Le concept « Filter Bubble », défini par Eli Pariser dans son livre éponyme, explique de quelle manière notre usage d’Internet tend à réduire le nombre de facettes du prisme à travers lequel nous percevons l’information.

Algorithmes et plateformes sociales limiteraient le nombre de sources auxquelles nous sommes confrontés. Comment? En utilisant notre historique de navigation pour affiner les résultats pour les moteurs de recherches et en privilégiant une curation par des connaissances ayant une forte propension à partager nos points de vue pour les flux sociaux.

Pour bien comprendre, je vous invite à lire la page Wikipédia en anglais ou en français ou à écouter les arguments d’Eli lors de son TED, ci-dessous.

 

Dans un premier temps, je dois dire que j’étais plutôt séduit par sa démonstration. Jusqu’au jour pas si lointain où je suis tombé sur ces propos de Dick Costolo, CEO de Twitter, repris dans cet article de Slate.com :

«(…) Now, with Twitter, people want to know what everyone else thinks and we’re getting this inside-out, multi-perspective view of what’s going on right now as it happens from everybody else that’s watching the same thing we’re watching (…). »

Son point de vue est donc l’opposé du concept de filter bubble puisqu’il soutient que Twitter permet aux utilisateurs de se confronter à un large spectre de points de vue différents.
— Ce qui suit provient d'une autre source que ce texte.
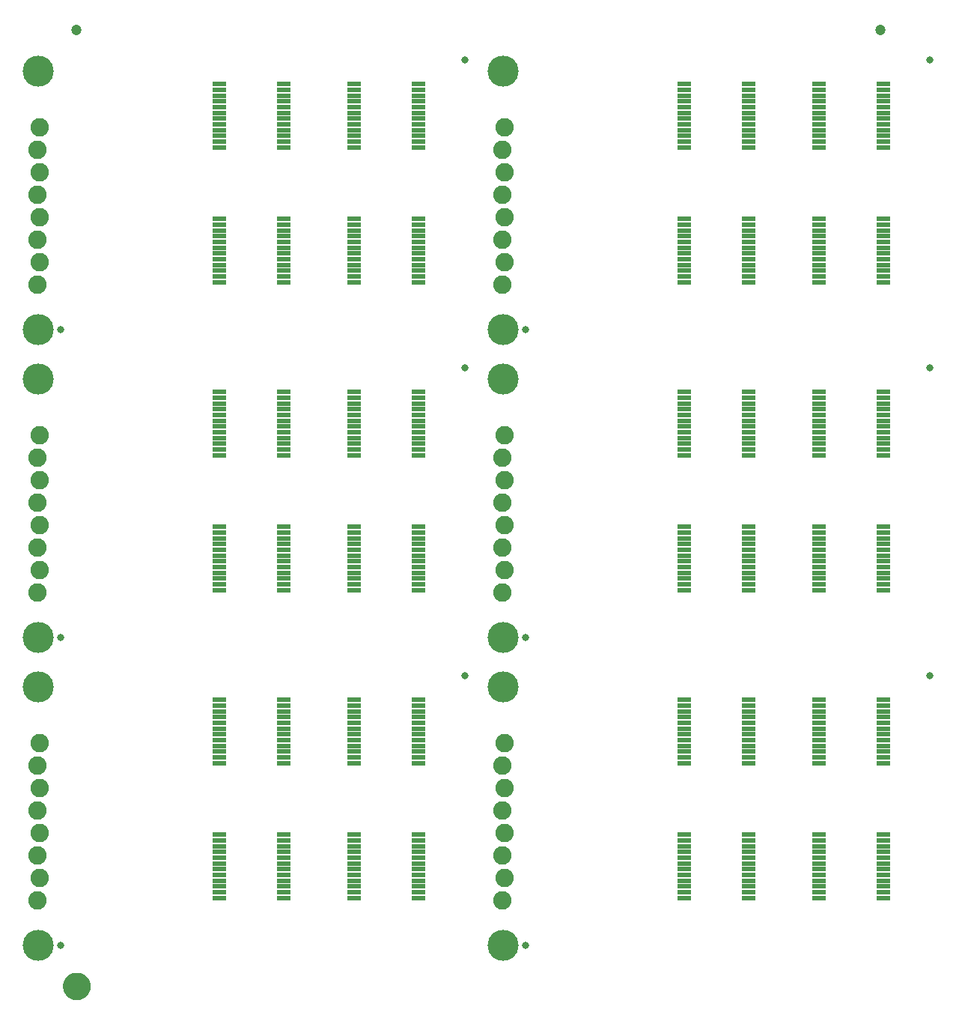
<source format=gbs>
G75*
%MOIN*%
%OFA0B0*%
%FSLAX25Y25*%
%IPPOS*%
%LPD*%
%AMOC8*
5,1,8,0,0,1.08239X$1,22.5*
%
%ADD10C,0.08200*%
%ADD11R,0.06300X0.02170*%
%ADD12C,0.13800*%
%ADD13C,0.03300*%
%ADD14C,0.04737*%
%ADD15C,0.05000*%
%ADD16C,0.06706*%
D10*
X0038000Y0058500D03*
X0039000Y0068500D03*
X0038000Y0078500D03*
X0039000Y0088500D03*
X0038000Y0098500D03*
X0039000Y0108500D03*
X0038000Y0118500D03*
X0039000Y0128500D03*
X0038000Y0195500D03*
X0039000Y0205500D03*
X0038000Y0215500D03*
X0039000Y0225500D03*
X0038000Y0235500D03*
X0039000Y0245500D03*
X0038000Y0255500D03*
X0039000Y0265500D03*
X0038000Y0332500D03*
X0039000Y0342500D03*
X0038000Y0352500D03*
X0039000Y0362500D03*
X0038000Y0372500D03*
X0039000Y0382500D03*
X0038000Y0392500D03*
X0039000Y0402500D03*
X0245000Y0392500D03*
X0246000Y0382500D03*
X0245000Y0372500D03*
X0246000Y0362500D03*
X0245000Y0352500D03*
X0246000Y0342500D03*
X0245000Y0332500D03*
X0246000Y0265500D03*
X0245000Y0255500D03*
X0246000Y0245500D03*
X0245000Y0235500D03*
X0246000Y0225500D03*
X0245000Y0215500D03*
X0246000Y0205500D03*
X0245000Y0195500D03*
X0246000Y0128500D03*
X0245000Y0118500D03*
X0246000Y0108500D03*
X0245000Y0098500D03*
X0246000Y0088500D03*
X0245000Y0078500D03*
X0246000Y0068500D03*
X0245000Y0058500D03*
X0246000Y0402500D03*
D11*
X0207894Y0403661D03*
X0207894Y0401102D03*
X0207894Y0398543D03*
X0207894Y0395984D03*
X0207894Y0393425D03*
X0207894Y0406220D03*
X0207894Y0408780D03*
X0207894Y0411339D03*
X0207894Y0413898D03*
X0207894Y0416457D03*
X0207894Y0419016D03*
X0207894Y0421575D03*
X0179106Y0421575D03*
X0179106Y0419016D03*
X0179106Y0416457D03*
X0179106Y0413898D03*
X0179106Y0411339D03*
X0179106Y0408780D03*
X0179106Y0406220D03*
X0179106Y0403661D03*
X0179106Y0401102D03*
X0179106Y0398543D03*
X0179106Y0395984D03*
X0179106Y0393425D03*
X0147894Y0393425D03*
X0147894Y0395984D03*
X0147894Y0398543D03*
X0147894Y0401102D03*
X0147894Y0403661D03*
X0147894Y0406220D03*
X0147894Y0408780D03*
X0147894Y0411339D03*
X0147894Y0413898D03*
X0147894Y0416457D03*
X0147894Y0419016D03*
X0147894Y0421575D03*
X0119106Y0421575D03*
X0119106Y0419016D03*
X0119106Y0416457D03*
X0119106Y0413898D03*
X0119106Y0411339D03*
X0119106Y0408780D03*
X0119106Y0406220D03*
X0119106Y0403661D03*
X0119106Y0401102D03*
X0119106Y0398543D03*
X0119106Y0395984D03*
X0119106Y0393425D03*
X0119106Y0361575D03*
X0119106Y0359016D03*
X0119106Y0356457D03*
X0119106Y0353898D03*
X0119106Y0351339D03*
X0119106Y0348780D03*
X0119106Y0346220D03*
X0119106Y0343661D03*
X0119106Y0341102D03*
X0119106Y0338543D03*
X0119106Y0335984D03*
X0119106Y0333425D03*
X0147894Y0333425D03*
X0147894Y0335984D03*
X0147894Y0338543D03*
X0147894Y0341102D03*
X0147894Y0343661D03*
X0147894Y0346220D03*
X0147894Y0348780D03*
X0147894Y0351339D03*
X0147894Y0353898D03*
X0147894Y0356457D03*
X0147894Y0359016D03*
X0147894Y0361575D03*
X0179106Y0361575D03*
X0179106Y0359016D03*
X0179106Y0356457D03*
X0179106Y0353898D03*
X0179106Y0351339D03*
X0179106Y0348780D03*
X0179106Y0346220D03*
X0179106Y0343661D03*
X0179106Y0341102D03*
X0179106Y0338543D03*
X0179106Y0335984D03*
X0179106Y0333425D03*
X0207894Y0333425D03*
X0207894Y0335984D03*
X0207894Y0338543D03*
X0207894Y0341102D03*
X0207894Y0343661D03*
X0207894Y0346220D03*
X0207894Y0348780D03*
X0207894Y0351339D03*
X0207894Y0353898D03*
X0207894Y0356457D03*
X0207894Y0359016D03*
X0207894Y0361575D03*
X0207894Y0284575D03*
X0207894Y0282016D03*
X0207894Y0279457D03*
X0207894Y0276898D03*
X0207894Y0274339D03*
X0207894Y0271780D03*
X0207894Y0269220D03*
X0207894Y0266661D03*
X0207894Y0264102D03*
X0207894Y0261543D03*
X0207894Y0258984D03*
X0207894Y0256425D03*
X0179106Y0256425D03*
X0179106Y0258984D03*
X0179106Y0261543D03*
X0179106Y0264102D03*
X0179106Y0266661D03*
X0179106Y0269220D03*
X0179106Y0271780D03*
X0179106Y0274339D03*
X0179106Y0276898D03*
X0179106Y0279457D03*
X0179106Y0282016D03*
X0179106Y0284575D03*
X0147894Y0284575D03*
X0147894Y0282016D03*
X0147894Y0279457D03*
X0147894Y0276898D03*
X0147894Y0274339D03*
X0147894Y0271780D03*
X0147894Y0269220D03*
X0147894Y0266661D03*
X0147894Y0264102D03*
X0147894Y0261543D03*
X0147894Y0258984D03*
X0147894Y0256425D03*
X0119106Y0256425D03*
X0119106Y0258984D03*
X0119106Y0261543D03*
X0119106Y0264102D03*
X0119106Y0266661D03*
X0119106Y0269220D03*
X0119106Y0271780D03*
X0119106Y0274339D03*
X0119106Y0276898D03*
X0119106Y0279457D03*
X0119106Y0282016D03*
X0119106Y0284575D03*
X0119106Y0224575D03*
X0119106Y0222016D03*
X0119106Y0219457D03*
X0119106Y0216898D03*
X0119106Y0214339D03*
X0119106Y0211780D03*
X0119106Y0209220D03*
X0119106Y0206661D03*
X0119106Y0204102D03*
X0119106Y0201543D03*
X0119106Y0198984D03*
X0119106Y0196425D03*
X0147894Y0196425D03*
X0147894Y0198984D03*
X0147894Y0201543D03*
X0147894Y0204102D03*
X0147894Y0206661D03*
X0147894Y0209220D03*
X0147894Y0211780D03*
X0147894Y0214339D03*
X0147894Y0216898D03*
X0147894Y0219457D03*
X0147894Y0222016D03*
X0147894Y0224575D03*
X0179106Y0224575D03*
X0179106Y0222016D03*
X0179106Y0219457D03*
X0179106Y0216898D03*
X0179106Y0214339D03*
X0179106Y0211780D03*
X0179106Y0209220D03*
X0179106Y0206661D03*
X0179106Y0204102D03*
X0179106Y0201543D03*
X0179106Y0198984D03*
X0179106Y0196425D03*
X0207894Y0196425D03*
X0207894Y0198984D03*
X0207894Y0201543D03*
X0207894Y0204102D03*
X0207894Y0206661D03*
X0207894Y0209220D03*
X0207894Y0211780D03*
X0207894Y0214339D03*
X0207894Y0216898D03*
X0207894Y0219457D03*
X0207894Y0222016D03*
X0207894Y0224575D03*
X0207894Y0147575D03*
X0207894Y0145016D03*
X0207894Y0142457D03*
X0207894Y0139898D03*
X0207894Y0137339D03*
X0207894Y0134780D03*
X0207894Y0132220D03*
X0207894Y0129661D03*
X0207894Y0127102D03*
X0207894Y0124543D03*
X0207894Y0121984D03*
X0207894Y0119425D03*
X0179106Y0119425D03*
X0179106Y0121984D03*
X0179106Y0124543D03*
X0179106Y0127102D03*
X0179106Y0129661D03*
X0179106Y0132220D03*
X0179106Y0134780D03*
X0179106Y0137339D03*
X0179106Y0139898D03*
X0179106Y0142457D03*
X0179106Y0145016D03*
X0179106Y0147575D03*
X0147894Y0147575D03*
X0147894Y0145016D03*
X0147894Y0142457D03*
X0147894Y0139898D03*
X0147894Y0137339D03*
X0147894Y0134780D03*
X0147894Y0132220D03*
X0147894Y0129661D03*
X0147894Y0127102D03*
X0147894Y0124543D03*
X0147894Y0121984D03*
X0147894Y0119425D03*
X0119106Y0119425D03*
X0119106Y0121984D03*
X0119106Y0124543D03*
X0119106Y0127102D03*
X0119106Y0129661D03*
X0119106Y0132220D03*
X0119106Y0134780D03*
X0119106Y0137339D03*
X0119106Y0139898D03*
X0119106Y0142457D03*
X0119106Y0145016D03*
X0119106Y0147575D03*
X0119106Y0087575D03*
X0119106Y0085016D03*
X0119106Y0082457D03*
X0119106Y0079898D03*
X0119106Y0077339D03*
X0119106Y0074780D03*
X0119106Y0072220D03*
X0119106Y0069661D03*
X0119106Y0067102D03*
X0119106Y0064543D03*
X0119106Y0061984D03*
X0119106Y0059425D03*
X0147894Y0059425D03*
X0147894Y0061984D03*
X0147894Y0064543D03*
X0147894Y0067102D03*
X0147894Y0069661D03*
X0147894Y0072220D03*
X0147894Y0074780D03*
X0147894Y0077339D03*
X0147894Y0079898D03*
X0147894Y0082457D03*
X0147894Y0085016D03*
X0147894Y0087575D03*
X0179106Y0087575D03*
X0179106Y0085016D03*
X0179106Y0082457D03*
X0179106Y0079898D03*
X0179106Y0077339D03*
X0179106Y0074780D03*
X0179106Y0072220D03*
X0179106Y0069661D03*
X0179106Y0067102D03*
X0179106Y0064543D03*
X0179106Y0061984D03*
X0179106Y0059425D03*
X0207894Y0059425D03*
X0207894Y0061984D03*
X0207894Y0064543D03*
X0207894Y0067102D03*
X0207894Y0069661D03*
X0207894Y0072220D03*
X0207894Y0074780D03*
X0207894Y0077339D03*
X0207894Y0079898D03*
X0207894Y0082457D03*
X0207894Y0085016D03*
X0207894Y0087575D03*
X0326106Y0087575D03*
X0326106Y0085016D03*
X0326106Y0082457D03*
X0326106Y0079898D03*
X0326106Y0077339D03*
X0326106Y0074780D03*
X0326106Y0072220D03*
X0326106Y0069661D03*
X0326106Y0067102D03*
X0326106Y0064543D03*
X0326106Y0061984D03*
X0326106Y0059425D03*
X0354894Y0059425D03*
X0354894Y0061984D03*
X0354894Y0064543D03*
X0354894Y0067102D03*
X0354894Y0069661D03*
X0354894Y0072220D03*
X0354894Y0074780D03*
X0354894Y0077339D03*
X0354894Y0079898D03*
X0354894Y0082457D03*
X0354894Y0085016D03*
X0354894Y0087575D03*
X0386106Y0087575D03*
X0386106Y0085016D03*
X0386106Y0082457D03*
X0386106Y0079898D03*
X0386106Y0077339D03*
X0386106Y0074780D03*
X0386106Y0072220D03*
X0386106Y0069661D03*
X0386106Y0067102D03*
X0386106Y0064543D03*
X0386106Y0061984D03*
X0386106Y0059425D03*
X0414894Y0059425D03*
X0414894Y0061984D03*
X0414894Y0064543D03*
X0414894Y0067102D03*
X0414894Y0069661D03*
X0414894Y0072220D03*
X0414894Y0074780D03*
X0414894Y0077339D03*
X0414894Y0079898D03*
X0414894Y0082457D03*
X0414894Y0085016D03*
X0414894Y0087575D03*
X0414894Y0119425D03*
X0414894Y0121984D03*
X0414894Y0124543D03*
X0414894Y0127102D03*
X0414894Y0129661D03*
X0414894Y0132220D03*
X0414894Y0134780D03*
X0414894Y0137339D03*
X0414894Y0139898D03*
X0414894Y0142457D03*
X0414894Y0145016D03*
X0414894Y0147575D03*
X0386106Y0147575D03*
X0386106Y0145016D03*
X0386106Y0142457D03*
X0386106Y0139898D03*
X0386106Y0137339D03*
X0386106Y0134780D03*
X0386106Y0132220D03*
X0386106Y0129661D03*
X0386106Y0127102D03*
X0386106Y0124543D03*
X0386106Y0121984D03*
X0386106Y0119425D03*
X0354894Y0119425D03*
X0354894Y0121984D03*
X0354894Y0124543D03*
X0354894Y0127102D03*
X0354894Y0129661D03*
X0354894Y0132220D03*
X0354894Y0134780D03*
X0354894Y0137339D03*
X0354894Y0139898D03*
X0354894Y0142457D03*
X0354894Y0145016D03*
X0354894Y0147575D03*
X0326106Y0147575D03*
X0326106Y0145016D03*
X0326106Y0142457D03*
X0326106Y0139898D03*
X0326106Y0137339D03*
X0326106Y0134780D03*
X0326106Y0132220D03*
X0326106Y0129661D03*
X0326106Y0127102D03*
X0326106Y0124543D03*
X0326106Y0121984D03*
X0326106Y0119425D03*
X0326106Y0196425D03*
X0326106Y0198984D03*
X0326106Y0201543D03*
X0326106Y0204102D03*
X0326106Y0206661D03*
X0326106Y0209220D03*
X0326106Y0211780D03*
X0326106Y0214339D03*
X0326106Y0216898D03*
X0326106Y0219457D03*
X0326106Y0222016D03*
X0326106Y0224575D03*
X0354894Y0224575D03*
X0354894Y0222016D03*
X0354894Y0219457D03*
X0354894Y0216898D03*
X0354894Y0214339D03*
X0354894Y0211780D03*
X0354894Y0209220D03*
X0354894Y0206661D03*
X0354894Y0204102D03*
X0354894Y0201543D03*
X0354894Y0198984D03*
X0354894Y0196425D03*
X0386106Y0196425D03*
X0386106Y0198984D03*
X0386106Y0201543D03*
X0386106Y0204102D03*
X0386106Y0206661D03*
X0386106Y0209220D03*
X0386106Y0211780D03*
X0386106Y0214339D03*
X0386106Y0216898D03*
X0386106Y0219457D03*
X0386106Y0222016D03*
X0386106Y0224575D03*
X0414894Y0224575D03*
X0414894Y0222016D03*
X0414894Y0219457D03*
X0414894Y0216898D03*
X0414894Y0214339D03*
X0414894Y0211780D03*
X0414894Y0209220D03*
X0414894Y0206661D03*
X0414894Y0204102D03*
X0414894Y0201543D03*
X0414894Y0198984D03*
X0414894Y0196425D03*
X0414894Y0256425D03*
X0414894Y0258984D03*
X0414894Y0261543D03*
X0414894Y0264102D03*
X0414894Y0266661D03*
X0414894Y0269220D03*
X0414894Y0271780D03*
X0414894Y0274339D03*
X0414894Y0276898D03*
X0414894Y0279457D03*
X0414894Y0282016D03*
X0414894Y0284575D03*
X0386106Y0284575D03*
X0386106Y0282016D03*
X0386106Y0279457D03*
X0386106Y0276898D03*
X0386106Y0274339D03*
X0386106Y0271780D03*
X0386106Y0269220D03*
X0386106Y0266661D03*
X0386106Y0264102D03*
X0386106Y0261543D03*
X0386106Y0258984D03*
X0386106Y0256425D03*
X0354894Y0256425D03*
X0354894Y0258984D03*
X0354894Y0261543D03*
X0354894Y0264102D03*
X0354894Y0266661D03*
X0354894Y0269220D03*
X0354894Y0271780D03*
X0354894Y0274339D03*
X0354894Y0276898D03*
X0354894Y0279457D03*
X0354894Y0282016D03*
X0354894Y0284575D03*
X0326106Y0284575D03*
X0326106Y0282016D03*
X0326106Y0279457D03*
X0326106Y0276898D03*
X0326106Y0274339D03*
X0326106Y0271780D03*
X0326106Y0269220D03*
X0326106Y0266661D03*
X0326106Y0264102D03*
X0326106Y0261543D03*
X0326106Y0258984D03*
X0326106Y0256425D03*
X0326106Y0333425D03*
X0326106Y0335984D03*
X0326106Y0338543D03*
X0326106Y0341102D03*
X0326106Y0343661D03*
X0326106Y0346220D03*
X0326106Y0348780D03*
X0326106Y0351339D03*
X0326106Y0353898D03*
X0326106Y0356457D03*
X0326106Y0359016D03*
X0326106Y0361575D03*
X0354894Y0361575D03*
X0354894Y0359016D03*
X0354894Y0356457D03*
X0354894Y0353898D03*
X0354894Y0351339D03*
X0354894Y0348780D03*
X0354894Y0346220D03*
X0354894Y0343661D03*
X0354894Y0341102D03*
X0354894Y0338543D03*
X0354894Y0335984D03*
X0354894Y0333425D03*
X0386106Y0333425D03*
X0386106Y0335984D03*
X0386106Y0338543D03*
X0386106Y0341102D03*
X0386106Y0343661D03*
X0386106Y0346220D03*
X0386106Y0348780D03*
X0386106Y0351339D03*
X0386106Y0353898D03*
X0386106Y0356457D03*
X0386106Y0359016D03*
X0386106Y0361575D03*
X0414894Y0361575D03*
X0414894Y0359016D03*
X0414894Y0356457D03*
X0414894Y0353898D03*
X0414894Y0351339D03*
X0414894Y0348780D03*
X0414894Y0346220D03*
X0414894Y0343661D03*
X0414894Y0341102D03*
X0414894Y0338543D03*
X0414894Y0335984D03*
X0414894Y0333425D03*
X0414894Y0393425D03*
X0414894Y0395984D03*
X0414894Y0398543D03*
X0414894Y0401102D03*
X0414894Y0403661D03*
X0414894Y0406220D03*
X0414894Y0408780D03*
X0414894Y0411339D03*
X0414894Y0413898D03*
X0414894Y0416457D03*
X0414894Y0419016D03*
X0414894Y0421575D03*
X0386106Y0421575D03*
X0386106Y0419016D03*
X0386106Y0416457D03*
X0386106Y0413898D03*
X0386106Y0411339D03*
X0386106Y0408780D03*
X0386106Y0406220D03*
X0386106Y0403661D03*
X0386106Y0401102D03*
X0386106Y0398543D03*
X0386106Y0395984D03*
X0386106Y0393425D03*
X0354894Y0393425D03*
X0354894Y0395984D03*
X0354894Y0398543D03*
X0354894Y0401102D03*
X0354894Y0403661D03*
X0354894Y0406220D03*
X0354894Y0408780D03*
X0354894Y0411339D03*
X0354894Y0413898D03*
X0354894Y0416457D03*
X0354894Y0419016D03*
X0354894Y0421575D03*
X0326106Y0421575D03*
X0326106Y0419016D03*
X0326106Y0416457D03*
X0326106Y0413898D03*
X0326106Y0411339D03*
X0326106Y0408780D03*
X0326106Y0406220D03*
X0326106Y0403661D03*
X0326106Y0401102D03*
X0326106Y0398543D03*
X0326106Y0395984D03*
X0326106Y0393425D03*
D12*
X0038500Y0038500D03*
X0038500Y0153500D03*
X0038500Y0175500D03*
X0038500Y0290500D03*
X0038500Y0312500D03*
X0038500Y0427500D03*
X0245500Y0427500D03*
X0245500Y0312500D03*
X0245500Y0290500D03*
X0245500Y0175500D03*
X0245500Y0153500D03*
X0245500Y0038500D03*
D13*
X0255500Y0038500D03*
X0228500Y0158500D03*
X0255500Y0175500D03*
X0228500Y0295500D03*
X0255500Y0312500D03*
X0228500Y0432500D03*
X0048500Y0312500D03*
X0048500Y0175500D03*
X0048500Y0038500D03*
X0435500Y0158500D03*
X0435500Y0295500D03*
X0435500Y0432500D03*
D14*
X0413500Y0445750D03*
X0055500Y0445750D03*
D15*
X0051935Y0020250D02*
X0051937Y0020369D01*
X0051943Y0020488D01*
X0051953Y0020607D01*
X0051967Y0020725D01*
X0051985Y0020843D01*
X0052006Y0020960D01*
X0052032Y0021076D01*
X0052062Y0021192D01*
X0052095Y0021306D01*
X0052132Y0021419D01*
X0052173Y0021531D01*
X0052218Y0021642D01*
X0052266Y0021751D01*
X0052318Y0021858D01*
X0052374Y0021963D01*
X0052433Y0022067D01*
X0052495Y0022168D01*
X0052561Y0022268D01*
X0052630Y0022365D01*
X0052702Y0022459D01*
X0052778Y0022552D01*
X0052856Y0022641D01*
X0052937Y0022728D01*
X0053022Y0022813D01*
X0053109Y0022894D01*
X0053198Y0022972D01*
X0053291Y0023048D01*
X0053385Y0023120D01*
X0053482Y0023189D01*
X0053582Y0023255D01*
X0053683Y0023317D01*
X0053787Y0023376D01*
X0053892Y0023432D01*
X0053999Y0023484D01*
X0054108Y0023532D01*
X0054219Y0023577D01*
X0054331Y0023618D01*
X0054444Y0023655D01*
X0054558Y0023688D01*
X0054674Y0023718D01*
X0054790Y0023744D01*
X0054907Y0023765D01*
X0055025Y0023783D01*
X0055143Y0023797D01*
X0055262Y0023807D01*
X0055381Y0023813D01*
X0055500Y0023815D01*
X0055619Y0023813D01*
X0055738Y0023807D01*
X0055857Y0023797D01*
X0055975Y0023783D01*
X0056093Y0023765D01*
X0056210Y0023744D01*
X0056326Y0023718D01*
X0056442Y0023688D01*
X0056556Y0023655D01*
X0056669Y0023618D01*
X0056781Y0023577D01*
X0056892Y0023532D01*
X0057001Y0023484D01*
X0057108Y0023432D01*
X0057213Y0023376D01*
X0057317Y0023317D01*
X0057418Y0023255D01*
X0057518Y0023189D01*
X0057615Y0023120D01*
X0057709Y0023048D01*
X0057802Y0022972D01*
X0057891Y0022894D01*
X0057978Y0022813D01*
X0058063Y0022728D01*
X0058144Y0022641D01*
X0058222Y0022552D01*
X0058298Y0022459D01*
X0058370Y0022365D01*
X0058439Y0022268D01*
X0058505Y0022168D01*
X0058567Y0022067D01*
X0058626Y0021963D01*
X0058682Y0021858D01*
X0058734Y0021751D01*
X0058782Y0021642D01*
X0058827Y0021531D01*
X0058868Y0021419D01*
X0058905Y0021306D01*
X0058938Y0021192D01*
X0058968Y0021076D01*
X0058994Y0020960D01*
X0059015Y0020843D01*
X0059033Y0020725D01*
X0059047Y0020607D01*
X0059057Y0020488D01*
X0059063Y0020369D01*
X0059065Y0020250D01*
X0059063Y0020131D01*
X0059057Y0020012D01*
X0059047Y0019893D01*
X0059033Y0019775D01*
X0059015Y0019657D01*
X0058994Y0019540D01*
X0058968Y0019424D01*
X0058938Y0019308D01*
X0058905Y0019194D01*
X0058868Y0019081D01*
X0058827Y0018969D01*
X0058782Y0018858D01*
X0058734Y0018749D01*
X0058682Y0018642D01*
X0058626Y0018537D01*
X0058567Y0018433D01*
X0058505Y0018332D01*
X0058439Y0018232D01*
X0058370Y0018135D01*
X0058298Y0018041D01*
X0058222Y0017948D01*
X0058144Y0017859D01*
X0058063Y0017772D01*
X0057978Y0017687D01*
X0057891Y0017606D01*
X0057802Y0017528D01*
X0057709Y0017452D01*
X0057615Y0017380D01*
X0057518Y0017311D01*
X0057418Y0017245D01*
X0057317Y0017183D01*
X0057213Y0017124D01*
X0057108Y0017068D01*
X0057001Y0017016D01*
X0056892Y0016968D01*
X0056781Y0016923D01*
X0056669Y0016882D01*
X0056556Y0016845D01*
X0056442Y0016812D01*
X0056326Y0016782D01*
X0056210Y0016756D01*
X0056093Y0016735D01*
X0055975Y0016717D01*
X0055857Y0016703D01*
X0055738Y0016693D01*
X0055619Y0016687D01*
X0055500Y0016685D01*
X0055381Y0016687D01*
X0055262Y0016693D01*
X0055143Y0016703D01*
X0055025Y0016717D01*
X0054907Y0016735D01*
X0054790Y0016756D01*
X0054674Y0016782D01*
X0054558Y0016812D01*
X0054444Y0016845D01*
X0054331Y0016882D01*
X0054219Y0016923D01*
X0054108Y0016968D01*
X0053999Y0017016D01*
X0053892Y0017068D01*
X0053787Y0017124D01*
X0053683Y0017183D01*
X0053582Y0017245D01*
X0053482Y0017311D01*
X0053385Y0017380D01*
X0053291Y0017452D01*
X0053198Y0017528D01*
X0053109Y0017606D01*
X0053022Y0017687D01*
X0052937Y0017772D01*
X0052856Y0017859D01*
X0052778Y0017948D01*
X0052702Y0018041D01*
X0052630Y0018135D01*
X0052561Y0018232D01*
X0052495Y0018332D01*
X0052433Y0018433D01*
X0052374Y0018537D01*
X0052318Y0018642D01*
X0052266Y0018749D01*
X0052218Y0018858D01*
X0052173Y0018969D01*
X0052132Y0019081D01*
X0052095Y0019194D01*
X0052062Y0019308D01*
X0052032Y0019424D01*
X0052006Y0019540D01*
X0051985Y0019657D01*
X0051967Y0019775D01*
X0051953Y0019893D01*
X0051943Y0020012D01*
X0051937Y0020131D01*
X0051935Y0020250D01*
D16*
X0055500Y0020250D03*
M02*

</source>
Il va même plus loin en affirmant que, par le passé, le citoyen ne disposait que d’une variété limitée de sources d’information. Quelques médias de masse qui véhiculaient une analyse X ou Y d’un évènement. Nous avons désormais A, B, C, D, etc.

Eli vs Dick. Je mise sur Dick.

Les débats Romney / Obama sont des exemples parfaits de ce qu’avance Dick Costolo, selon l’auteur de l’article. De nombreux américains les regardent avec un laptop, une tablette ou un smartphone à portée de main. En un instant, les comptes auxquels ils sont abonnés décryptent, plus ou moins objectivement les échanges des deux candidats. Les citoyens américains utilisant Twitter sont donc confrontés à autant de points de vue qu’ils ont d’abonnements.

Même exemple en France avec la campagne électorale en Mai dernier : Nos flux sociaux saturaient de messages partisans dans un sens ou dans un autre (parfois dans les deux en fonction du vent). Grandes soirées électorales, débats et meetings générant des milliers de tweets et scindant en deux la twittosphère.  Il en va de même pour nos fils d’actualité sur Google+ et Facebook.

Bien entendu, on pourrait avancer que le problème reste le même si nos contacts étaient tous issus du même moule de pensée. Je pense toutefois qu’entre nos collègues, nos cousins, nos amis, les comptes parodiques, les haters en tout genre, notre base d’abonnements n’est pas un monolithe idéologique.

D’autre part, force est de constater que nos amis et followings ont le don d’aller dénicher des sources d’information et des sujets très peu traités par les médias traditionnels. Des sujets dont nous n’aurions pas eu connaissance sans leur aide. Sur Twitter, la prime à l’originalité va à celui qui identifie un nouveau média et qui s’intéresse aux sujets que les masses ignorent délibérément ou non.

Si ce fameux prisme à travers lequel nous observons le monde se poli, je ne pense pas qu’il faille blâmer Internet. Pas en l’état actuel des choses du moins (et à mon humble avis bien entendu).